But there are weaknesses as well in our program. We have so many applications for
admission, and so little infrastructure to handle them, that it is not feasible to test
applicants on their skills in ear training or tonal harmony and counterpoint. In
deciding admissions we rely almost entirely on an evaluation of the submitted music.
As a result, some admitted students turn out to be weak in basic musical training. To
rectify this, I sometimes teach a course in advanced counterpoint or tonal style com-
position, but none of my colleagues do so, in part because my attitude about traditional
training is not universally shared. We do not examine our students on their knowledge
of repertory or music theory.

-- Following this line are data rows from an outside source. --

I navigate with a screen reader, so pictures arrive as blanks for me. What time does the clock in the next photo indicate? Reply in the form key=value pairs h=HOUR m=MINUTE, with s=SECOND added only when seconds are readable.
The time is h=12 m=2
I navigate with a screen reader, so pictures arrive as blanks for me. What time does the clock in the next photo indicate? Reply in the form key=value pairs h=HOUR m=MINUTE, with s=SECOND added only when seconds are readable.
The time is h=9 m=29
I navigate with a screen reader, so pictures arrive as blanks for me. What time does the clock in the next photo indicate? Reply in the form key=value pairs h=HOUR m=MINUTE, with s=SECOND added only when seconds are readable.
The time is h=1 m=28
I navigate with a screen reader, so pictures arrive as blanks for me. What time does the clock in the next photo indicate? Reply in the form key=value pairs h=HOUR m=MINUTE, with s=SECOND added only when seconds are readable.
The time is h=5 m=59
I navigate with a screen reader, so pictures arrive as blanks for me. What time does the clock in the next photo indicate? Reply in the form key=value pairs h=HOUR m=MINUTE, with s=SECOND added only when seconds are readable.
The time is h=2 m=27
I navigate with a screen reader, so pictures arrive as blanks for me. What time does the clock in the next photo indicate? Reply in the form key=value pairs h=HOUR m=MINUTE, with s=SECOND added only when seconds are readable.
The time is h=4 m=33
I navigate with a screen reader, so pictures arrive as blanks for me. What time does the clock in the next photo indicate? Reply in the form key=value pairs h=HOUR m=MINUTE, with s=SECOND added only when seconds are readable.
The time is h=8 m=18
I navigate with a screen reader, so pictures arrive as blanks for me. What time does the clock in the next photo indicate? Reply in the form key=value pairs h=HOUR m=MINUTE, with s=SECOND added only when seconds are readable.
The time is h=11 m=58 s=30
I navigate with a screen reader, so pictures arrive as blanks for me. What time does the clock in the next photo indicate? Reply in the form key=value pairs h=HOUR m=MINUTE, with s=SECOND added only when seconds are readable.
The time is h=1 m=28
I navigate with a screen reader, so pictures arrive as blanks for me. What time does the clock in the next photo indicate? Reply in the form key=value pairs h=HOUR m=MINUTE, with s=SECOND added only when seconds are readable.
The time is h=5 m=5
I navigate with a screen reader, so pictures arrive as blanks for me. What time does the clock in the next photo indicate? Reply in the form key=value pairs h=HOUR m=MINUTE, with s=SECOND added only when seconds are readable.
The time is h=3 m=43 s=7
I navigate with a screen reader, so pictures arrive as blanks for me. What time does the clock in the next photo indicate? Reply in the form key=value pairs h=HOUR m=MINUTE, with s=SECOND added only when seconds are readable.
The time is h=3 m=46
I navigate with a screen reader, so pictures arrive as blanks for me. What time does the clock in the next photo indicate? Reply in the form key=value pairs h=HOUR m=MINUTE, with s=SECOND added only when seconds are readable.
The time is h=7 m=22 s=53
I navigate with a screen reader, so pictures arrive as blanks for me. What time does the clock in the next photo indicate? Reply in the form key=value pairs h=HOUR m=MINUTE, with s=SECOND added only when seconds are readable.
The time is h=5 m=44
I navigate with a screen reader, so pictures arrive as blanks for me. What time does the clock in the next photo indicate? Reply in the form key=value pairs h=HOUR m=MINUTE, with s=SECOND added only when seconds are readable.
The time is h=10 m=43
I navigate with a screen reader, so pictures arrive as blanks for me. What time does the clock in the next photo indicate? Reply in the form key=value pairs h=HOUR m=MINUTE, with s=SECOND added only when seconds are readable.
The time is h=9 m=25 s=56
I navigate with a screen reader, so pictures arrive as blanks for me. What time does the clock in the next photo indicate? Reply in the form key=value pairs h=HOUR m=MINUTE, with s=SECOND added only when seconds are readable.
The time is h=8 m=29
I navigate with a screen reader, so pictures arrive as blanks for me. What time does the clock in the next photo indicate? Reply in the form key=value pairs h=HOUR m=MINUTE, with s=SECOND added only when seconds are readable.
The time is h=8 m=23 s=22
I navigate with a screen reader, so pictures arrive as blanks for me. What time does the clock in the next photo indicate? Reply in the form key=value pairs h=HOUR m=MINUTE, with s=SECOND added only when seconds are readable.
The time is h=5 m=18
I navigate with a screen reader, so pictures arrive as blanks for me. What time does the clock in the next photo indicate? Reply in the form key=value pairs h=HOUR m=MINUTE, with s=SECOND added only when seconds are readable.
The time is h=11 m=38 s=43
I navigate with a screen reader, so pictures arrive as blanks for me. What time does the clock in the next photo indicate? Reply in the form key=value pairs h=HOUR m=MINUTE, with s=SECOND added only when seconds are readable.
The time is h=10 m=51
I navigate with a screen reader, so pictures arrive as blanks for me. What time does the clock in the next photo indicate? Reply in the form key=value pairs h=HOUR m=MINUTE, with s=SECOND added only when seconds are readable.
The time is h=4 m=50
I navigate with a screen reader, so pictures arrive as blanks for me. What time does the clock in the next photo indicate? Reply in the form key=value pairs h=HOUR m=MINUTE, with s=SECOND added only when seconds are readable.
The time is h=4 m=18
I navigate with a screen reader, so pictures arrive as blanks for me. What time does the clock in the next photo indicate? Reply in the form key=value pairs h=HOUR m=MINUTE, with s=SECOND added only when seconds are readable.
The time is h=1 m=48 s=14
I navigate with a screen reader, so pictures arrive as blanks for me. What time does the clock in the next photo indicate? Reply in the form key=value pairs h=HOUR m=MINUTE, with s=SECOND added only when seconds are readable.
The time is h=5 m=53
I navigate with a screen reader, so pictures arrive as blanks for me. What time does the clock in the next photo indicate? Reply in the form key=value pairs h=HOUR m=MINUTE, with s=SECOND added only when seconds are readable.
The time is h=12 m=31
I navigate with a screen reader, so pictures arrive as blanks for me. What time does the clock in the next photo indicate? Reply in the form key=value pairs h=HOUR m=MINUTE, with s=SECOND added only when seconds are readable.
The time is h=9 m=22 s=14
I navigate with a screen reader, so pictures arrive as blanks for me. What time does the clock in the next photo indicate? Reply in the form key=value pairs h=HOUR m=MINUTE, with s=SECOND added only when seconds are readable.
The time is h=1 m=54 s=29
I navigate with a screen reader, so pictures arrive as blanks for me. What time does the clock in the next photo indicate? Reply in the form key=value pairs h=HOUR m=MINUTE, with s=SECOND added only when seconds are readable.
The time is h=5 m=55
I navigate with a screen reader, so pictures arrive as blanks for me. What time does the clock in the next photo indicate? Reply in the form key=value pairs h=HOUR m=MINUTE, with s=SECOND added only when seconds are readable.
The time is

The public presentations on a contemporary work are
often poorly organized and analytically weak. I am distressed by what many of our
students do not know and how incompletely our program addresses their deficiencies.
How these concerns play out in composition lessons is far from obvious. Magnus
Lindberg and Kaija Saariaho tell me that Paavo Heininen, the legendary composition
teacher at the Sibelius Academy in Helsinki, put his students through a gauntlet of
compositional exercises inspired by his own training under Vincent Persichetti at
Juilliard in the 1950s. One exercise might be to compose a short piece for two
clarinets using only two interval classes; another to create a series of phrases that rise
and fall in tension using only tetrachords in quarter notes; another to write a duet in
which the violin is in one tempo and cello in another, with both notated as if in a
single tempo. If I understand correctly, Heininen did not let his students compose
freely until they had passed muster on these exercises. Magnus and Kaija complained
at the time but later appreciated what they had learned from this pedagogical course.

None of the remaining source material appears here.